After working through Exercise 4, you’ll…

  • have practiced to run simple and multiple linear regression models in R
  • know how to use coefficient standardization to compare effect sizes
  • know how to interpret the results of these models

12.1 Task 1

Let’s use the data set glbwarm again, which you should know well by now. Install / activate the processR package and assign the glbwarm data to a source object.
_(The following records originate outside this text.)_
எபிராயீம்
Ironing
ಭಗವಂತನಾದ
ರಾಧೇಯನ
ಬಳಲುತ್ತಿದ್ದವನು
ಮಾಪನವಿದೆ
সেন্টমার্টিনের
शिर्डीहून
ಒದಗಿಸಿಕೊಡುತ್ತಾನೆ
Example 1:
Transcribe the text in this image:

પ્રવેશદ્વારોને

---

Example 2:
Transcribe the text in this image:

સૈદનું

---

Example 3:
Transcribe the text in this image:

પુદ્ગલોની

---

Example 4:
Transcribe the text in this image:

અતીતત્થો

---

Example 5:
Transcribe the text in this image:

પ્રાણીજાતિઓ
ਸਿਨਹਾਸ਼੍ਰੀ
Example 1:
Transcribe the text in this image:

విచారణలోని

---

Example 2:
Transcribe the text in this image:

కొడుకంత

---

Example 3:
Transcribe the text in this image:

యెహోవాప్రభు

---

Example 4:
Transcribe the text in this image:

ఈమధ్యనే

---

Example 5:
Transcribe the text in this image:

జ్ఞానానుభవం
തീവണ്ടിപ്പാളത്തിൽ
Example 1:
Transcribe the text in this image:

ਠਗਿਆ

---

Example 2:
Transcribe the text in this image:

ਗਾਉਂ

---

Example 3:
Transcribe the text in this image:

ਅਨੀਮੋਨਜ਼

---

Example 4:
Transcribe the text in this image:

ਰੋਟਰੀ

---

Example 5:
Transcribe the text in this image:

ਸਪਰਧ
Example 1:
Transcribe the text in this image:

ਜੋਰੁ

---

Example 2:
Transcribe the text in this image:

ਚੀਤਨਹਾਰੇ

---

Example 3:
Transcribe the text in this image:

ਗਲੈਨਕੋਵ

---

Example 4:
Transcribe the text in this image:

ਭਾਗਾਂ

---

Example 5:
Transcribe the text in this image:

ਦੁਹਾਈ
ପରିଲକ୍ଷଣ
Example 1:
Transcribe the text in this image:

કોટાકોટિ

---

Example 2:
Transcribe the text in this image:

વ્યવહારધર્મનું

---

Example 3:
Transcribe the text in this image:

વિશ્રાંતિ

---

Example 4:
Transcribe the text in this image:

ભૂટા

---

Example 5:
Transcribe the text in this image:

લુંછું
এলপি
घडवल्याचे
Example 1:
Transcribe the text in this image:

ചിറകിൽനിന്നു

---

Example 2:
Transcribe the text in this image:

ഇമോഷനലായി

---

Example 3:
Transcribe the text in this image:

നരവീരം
# installing/loading the package:
if(!require(processR)) {
  install.packages("processR"); 
  require(processR)
} #load / install+load processR

data <- processR::glbwarm

In this task, we want to tackle simple linear regression. More specifically, we want to predict the ideology of our respondents by their age because we assume that older respondents will hold more conservative viewpoints. The higher the values of the ideology variable, the more conservative the respondents are (coded from 1 ‘very liberal’ to 7 ‘very conservative’).

Research question: Do older U.S. Americans hold more conservative viewpoints than younger U.S. Americans?
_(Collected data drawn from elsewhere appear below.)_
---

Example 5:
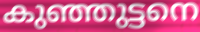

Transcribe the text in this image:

കുഞ്ഞുട്ടനെ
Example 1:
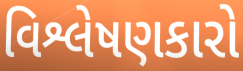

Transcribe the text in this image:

વિશ્લેષણકારો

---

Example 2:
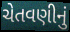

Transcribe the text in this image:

ચેતવણીનું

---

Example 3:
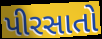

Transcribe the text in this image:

પીરસાતો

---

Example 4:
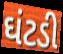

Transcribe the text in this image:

ઘંટડી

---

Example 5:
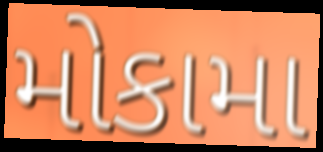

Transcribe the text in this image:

મોકામા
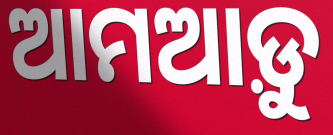
ଆମଆଡ଼ୁ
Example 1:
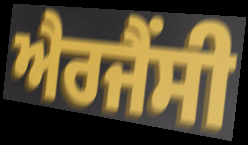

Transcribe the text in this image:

ਐਰਜੈਂਸੀ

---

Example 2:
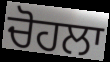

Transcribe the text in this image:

ਚੋਹਲਾ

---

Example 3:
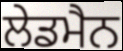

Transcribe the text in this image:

ਲੇਡਮੈਨ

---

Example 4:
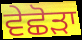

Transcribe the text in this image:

ਵੇਛੋੜਾ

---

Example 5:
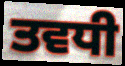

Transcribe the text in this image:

ਤਵਧੀ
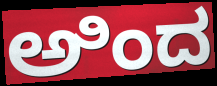
ಅಿಂದ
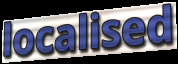
localised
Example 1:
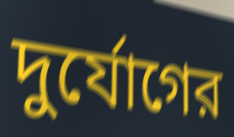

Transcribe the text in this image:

দুর্যোগের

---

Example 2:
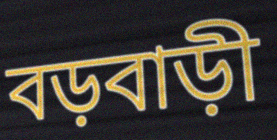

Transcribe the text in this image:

বড়বাড়ী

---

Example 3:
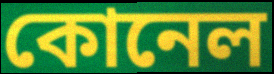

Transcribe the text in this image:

কোনেল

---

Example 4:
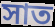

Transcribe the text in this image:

সাত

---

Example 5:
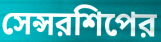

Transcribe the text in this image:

সেন্সরশিপের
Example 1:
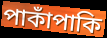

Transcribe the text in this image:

পাকাঁপাকি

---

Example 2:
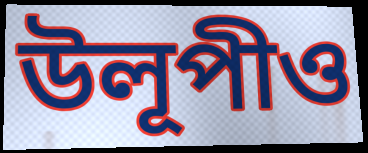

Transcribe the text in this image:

উলূপীও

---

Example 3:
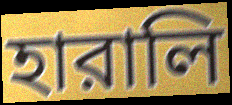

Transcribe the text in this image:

হারালি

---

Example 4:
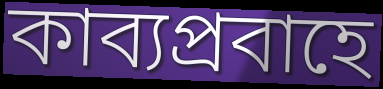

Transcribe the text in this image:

কাব্যপ্রবাহে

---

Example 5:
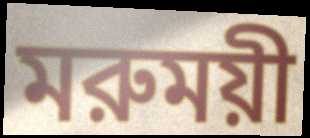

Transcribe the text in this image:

মরুময়ী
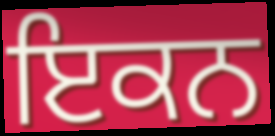
ਇਕਨ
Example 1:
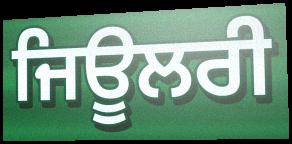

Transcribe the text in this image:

ਜਿਊਲਰੀ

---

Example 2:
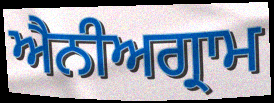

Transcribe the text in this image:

ਐਨੀਅਗ੍ਰਾਮ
To answer this question, prepare a visual inspection of this relationship without fitting a regression line. Can you recognize a relationship? What is its nature?

12.2 Task 2

Next, try to quantify the association using Pearson’s r. Interpret the result.

12.3 Task 3

Using your graph from Task 1, fit a regression line to your data points (Hint: You will need to load the ggpubr package). Interpret the parameters of the regression line.

12.4 Task 4

Run a linear model in R using the ideology and age variables. Interpret the results.

12.5 Task 5

Since age alone does not seem to be a good predictor of conservatism, we want to introduce other predictors into the model and run a Multiple Linear Regression. This means that we will predict the effect of age on conservatism while controlling for the effect of third variables. For example, the respondents’ gender (sex, 0 = female, 1 = male) and their party preference (partyid, 1 = Democrat, 2 = Independent, 3 = Republican) might be great predictors of conservatism.

Note: In a linear regression model, we can only include metric variables and variables that are binary coded (0/1). However, partyid is a categorical, i.e. factor variable, since Democrats are coded 1, Independents 2, and Republicans 3. Therefore, you need to mutate partyid and create two new binary variables democrat (0/1) and republican (0/1), where 1 indicates that the respondent identifies with that political party. (You don’t need to create a variable independent, since that information would be redundant: someone who has a value of 0 for both republican AND democrat MUST be an independent, so you can derive party preference with just two variables).

Then, run a multiple linear model that predicts ideology by sex, democrat, republican, and age. Interpret the results and the meaning of the age coefficient.

12.6 Task 6

Standardize all relevant variables and run the model again (note that binary variables shouldn’t be standardized). How does the interpretation of the age coefficient change?